***** Material for this exercise

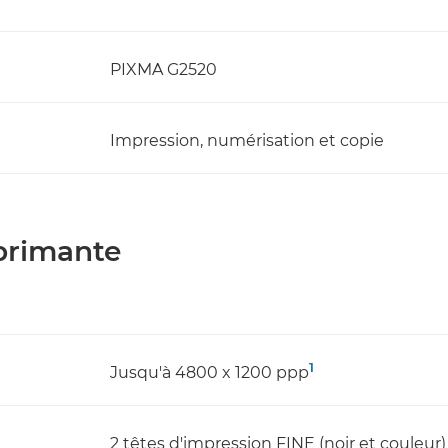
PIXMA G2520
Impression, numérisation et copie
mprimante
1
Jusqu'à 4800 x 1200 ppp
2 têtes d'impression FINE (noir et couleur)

**********

What you will do → Repeat only the tail of the entries, exactly: the line containing "Impression, numérisation et copie" and every line after it, to the end.

Exercise solution →
Impression, numérisation et copie
mprimante
1
Jusqu'à 4800 x 1200 ppp
2 têtes d'impression FINE (noir et couleur)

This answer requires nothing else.